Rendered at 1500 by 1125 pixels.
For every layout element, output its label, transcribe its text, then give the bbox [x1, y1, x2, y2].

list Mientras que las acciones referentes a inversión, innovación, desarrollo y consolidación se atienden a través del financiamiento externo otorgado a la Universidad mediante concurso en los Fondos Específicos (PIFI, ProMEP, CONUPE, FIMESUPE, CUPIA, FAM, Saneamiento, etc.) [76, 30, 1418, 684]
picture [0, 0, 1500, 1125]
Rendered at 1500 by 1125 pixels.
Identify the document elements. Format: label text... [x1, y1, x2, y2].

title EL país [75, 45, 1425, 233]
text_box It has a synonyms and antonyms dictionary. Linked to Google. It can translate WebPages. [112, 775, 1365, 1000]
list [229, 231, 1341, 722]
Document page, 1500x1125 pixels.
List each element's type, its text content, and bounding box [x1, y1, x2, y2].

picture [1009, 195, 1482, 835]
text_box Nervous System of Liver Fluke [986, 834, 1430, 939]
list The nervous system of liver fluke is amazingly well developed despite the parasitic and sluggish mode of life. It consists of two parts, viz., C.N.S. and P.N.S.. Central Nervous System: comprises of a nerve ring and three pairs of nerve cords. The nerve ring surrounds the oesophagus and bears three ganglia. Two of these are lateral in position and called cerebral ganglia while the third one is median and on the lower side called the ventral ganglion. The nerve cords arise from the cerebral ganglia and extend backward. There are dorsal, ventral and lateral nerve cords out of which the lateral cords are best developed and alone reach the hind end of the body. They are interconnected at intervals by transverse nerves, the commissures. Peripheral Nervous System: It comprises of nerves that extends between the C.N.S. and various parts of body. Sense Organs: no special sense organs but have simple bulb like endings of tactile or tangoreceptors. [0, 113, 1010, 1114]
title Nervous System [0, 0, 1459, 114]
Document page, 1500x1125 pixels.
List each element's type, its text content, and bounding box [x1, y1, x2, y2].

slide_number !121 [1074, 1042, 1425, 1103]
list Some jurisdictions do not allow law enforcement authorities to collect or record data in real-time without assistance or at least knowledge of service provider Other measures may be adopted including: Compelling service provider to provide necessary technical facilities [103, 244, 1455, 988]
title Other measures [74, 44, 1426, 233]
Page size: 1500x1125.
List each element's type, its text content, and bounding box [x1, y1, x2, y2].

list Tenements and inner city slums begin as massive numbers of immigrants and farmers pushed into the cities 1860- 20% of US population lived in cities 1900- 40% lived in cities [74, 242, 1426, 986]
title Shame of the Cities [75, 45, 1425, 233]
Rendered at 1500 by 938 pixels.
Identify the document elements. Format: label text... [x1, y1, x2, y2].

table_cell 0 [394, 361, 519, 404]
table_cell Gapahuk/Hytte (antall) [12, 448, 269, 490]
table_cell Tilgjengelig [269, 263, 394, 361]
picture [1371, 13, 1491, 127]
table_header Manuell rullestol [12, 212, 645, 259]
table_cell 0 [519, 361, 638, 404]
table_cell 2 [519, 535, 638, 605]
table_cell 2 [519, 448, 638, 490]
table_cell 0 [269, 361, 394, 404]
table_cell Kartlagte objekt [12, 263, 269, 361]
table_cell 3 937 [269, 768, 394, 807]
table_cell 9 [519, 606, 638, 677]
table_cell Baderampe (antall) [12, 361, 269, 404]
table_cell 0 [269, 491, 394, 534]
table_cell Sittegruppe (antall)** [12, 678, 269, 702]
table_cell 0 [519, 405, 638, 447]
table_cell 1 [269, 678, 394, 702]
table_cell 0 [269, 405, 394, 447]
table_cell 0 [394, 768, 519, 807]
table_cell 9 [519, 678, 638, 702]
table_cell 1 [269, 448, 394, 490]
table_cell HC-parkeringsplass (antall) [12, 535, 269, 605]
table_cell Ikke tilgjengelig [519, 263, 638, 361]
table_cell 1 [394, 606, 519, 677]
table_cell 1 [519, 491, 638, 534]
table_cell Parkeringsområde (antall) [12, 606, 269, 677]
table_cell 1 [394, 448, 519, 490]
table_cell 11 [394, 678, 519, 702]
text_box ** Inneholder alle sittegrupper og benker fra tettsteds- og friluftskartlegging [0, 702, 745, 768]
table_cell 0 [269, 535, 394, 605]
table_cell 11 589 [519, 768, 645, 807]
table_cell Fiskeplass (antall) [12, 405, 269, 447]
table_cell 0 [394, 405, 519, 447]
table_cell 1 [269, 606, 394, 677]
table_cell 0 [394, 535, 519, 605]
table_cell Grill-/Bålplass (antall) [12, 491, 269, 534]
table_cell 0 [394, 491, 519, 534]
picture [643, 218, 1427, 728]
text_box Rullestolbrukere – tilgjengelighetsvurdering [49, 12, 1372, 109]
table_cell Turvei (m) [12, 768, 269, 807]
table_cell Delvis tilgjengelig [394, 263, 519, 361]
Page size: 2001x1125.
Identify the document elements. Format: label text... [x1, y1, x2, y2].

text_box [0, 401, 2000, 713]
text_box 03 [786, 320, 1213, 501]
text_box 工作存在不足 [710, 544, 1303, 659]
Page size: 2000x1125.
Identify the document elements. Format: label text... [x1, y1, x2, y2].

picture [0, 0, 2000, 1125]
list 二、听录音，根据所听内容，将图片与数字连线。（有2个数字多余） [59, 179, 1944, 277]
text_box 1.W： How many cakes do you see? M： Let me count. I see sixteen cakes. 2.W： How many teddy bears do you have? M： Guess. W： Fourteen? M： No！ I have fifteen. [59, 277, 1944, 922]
####
Quote every line of the data, word for word.

Rendered at 1500 by 1125 pixels.
For every layout element, output its label, transcribe its text, then give the bbox [x1, y1, x2, y2].

list Mientras que las acciones referentes a inversión, innovación, desarrollo y consolidación se atienden a través del financiamiento externo otorgado a la Universidad mediante concurso en los Fondos Específicos (PIFI, ProMEP, CONUPE, FIMESUPE, CUPIA, FAM, Saneamiento, etc.) [76, 30, 1418, 684]
picture [0, 0, 1500, 1125]
Rendered at 1500 by 1125 pixels.
Identify the document elements. Format: label text... [x1, y1, x2, y2].

title EL país [75, 45, 1425, 233]
text_box It has a synonyms and antonyms dictionary. Linked to Google. It can translate WebPages. [112, 775, 1365, 1000]
list [229, 231, 1341, 722]
Document page, 1500x1125 pixels.
List each element's type, its text content, and bounding box [x1, y1, x2, y2].

picture [1009, 195, 1482, 835]
text_box Nervous System of Liver Fluke [986, 834, 1430, 939]
list The nervous system of liver fluke is amazingly well developed despite the parasitic and sluggish mode of life. It consists of two parts, viz., C.N.S. and P.N.S.. Central Nervous System: comprises of a nerve ring and three pairs of nerve cords. The nerve ring surrounds the oesophagus and bears three ganglia. Two of these are lateral in position and called cerebral ganglia while the third one is median and on the lower side called the ventral ganglion. The nerve cords arise from the cerebral ganglia and extend backward. There are dorsal, ventral and lateral nerve cords out of which the lateral cords are best developed and alone reach the hind end of the body. They are interconnected at intervals by transverse nerves, the commissures. Peripheral Nervous System: It comprises of nerves that extends between the C.N.S. and various parts of body. Sense Organs: no special sense organs but have simple bulb like endings of tactile or tangoreceptors. [0, 113, 1010, 1114]
title Nervous System [0, 0, 1459, 114]
Document page, 1500x1125 pixels.
List each element's type, its text content, and bounding box [x1, y1, x2, y2].

slide_number !121 [1074, 1042, 1425, 1103]
list Some jurisdictions do not allow law enforcement authorities to collect or record data in real-time without assistance or at least knowledge of service provider Other measures may be adopted including: Compelling service provider to provide necessary technical facilities [103, 244, 1455, 988]
title Other measures [74, 44, 1426, 233]
Page size: 1500x1125.
List each element's type, its text content, and bounding box [x1, y1, x2, y2].

list Tenements and inner city slums begin as massive numbers of immigrants and farmers pushed into the cities 1860- 20% of US population lived in cities 1900- 40% lived in cities [74, 242, 1426, 986]
title Shame of the Cities [75, 45, 1425, 233]
Rendered at 1500 by 938 pixels.
Identify the document elements. Format: label text... [x1, y1, x2, y2].

table_cell 0 [394, 361, 519, 404]
table_cell Gapahuk/Hytte (antall) [12, 448, 269, 490]
table_cell Tilgjengelig [269, 263, 394, 361]
picture [1371, 13, 1491, 127]
table_header Manuell rullestol [12, 212, 645, 259]
table_cell 0 [519, 361, 638, 404]
table_cell 2 [519, 535, 638, 605]
table_cell 2 [519, 448, 638, 490]
table_cell 0 [269, 361, 394, 404]
table_cell Kartlagte objekt [12, 263, 269, 361]
table_cell 3 937 [269, 768, 394, 807]
table_cell 9 [519, 606, 638, 677]
table_cell Baderampe (antall) [12, 361, 269, 404]
table_cell 0 [269, 491, 394, 534]
table_cell Sittegruppe (antall)** [12, 678, 269, 702]
table_cell 0 [519, 405, 638, 447]
table_cell 1 [269, 678, 394, 702]
table_cell 0 [269, 405, 394, 447]
table_cell 0 [394, 768, 519, 807]
table_cell 9 [519, 678, 638, 702]
table_cell 1 [269, 448, 394, 490]
table_cell HC-parkeringsplass (antall) [12, 535, 269, 605]
table_cell Ikke tilgjengelig [519, 263, 638, 361]
table_cell 1 [394, 606, 519, 677]
table_cell 1 [519, 491, 638, 534]
table_cell Parkeringsområde (antall) [12, 606, 269, 677]
table_cell 1 [394, 448, 519, 490]
table_cell 11 [394, 678, 519, 702]
text_box ** Inneholder alle sittegrupper og benker fra tettsteds- og friluftskartlegging [0, 702, 745, 768]
table_cell 0 [269, 535, 394, 605]
table_cell 11 589 [519, 768, 645, 807]
table_cell Fiskeplass (antall) [12, 405, 269, 447]
table_cell 0 [394, 405, 519, 447]
table_cell 1 [269, 606, 394, 677]
table_cell 0 [394, 535, 519, 605]
table_cell Grill-/Bålplass (antall) [12, 491, 269, 534]
table_cell 0 [394, 491, 519, 534]
picture [643, 218, 1427, 728]
text_box Rullestolbrukere – tilgjengelighetsvurdering [49, 12, 1372, 109]
table_cell Turvei (m) [12, 768, 269, 807]
table_cell Delvis tilgjengelig [394, 263, 519, 361]
Page size: 2001x1125.
Identify the document elements. Format: label text... [x1, y1, x2, y2].

text_box [0, 401, 2000, 713]
text_box 03 [786, 320, 1213, 501]
text_box 工作存在不足 [710, 544, 1303, 659]
Page size: 2000x1125.
Identify the document elements. Format: label text... [x1, y1, x2, y2].

picture [0, 0, 2000, 1125]
list 二、听录音，根据所听内容，将图片与数字连线。（有2个数字多余） [59, 179, 1944, 277]
text_box 1.W： How many cakes do you see? M： Let me count. I see sixteen cakes. 2.W： How many teddy bears do you have? M： Guess. W： Fourteen? M： No！ I have fifteen. [59, 277, 1944, 922]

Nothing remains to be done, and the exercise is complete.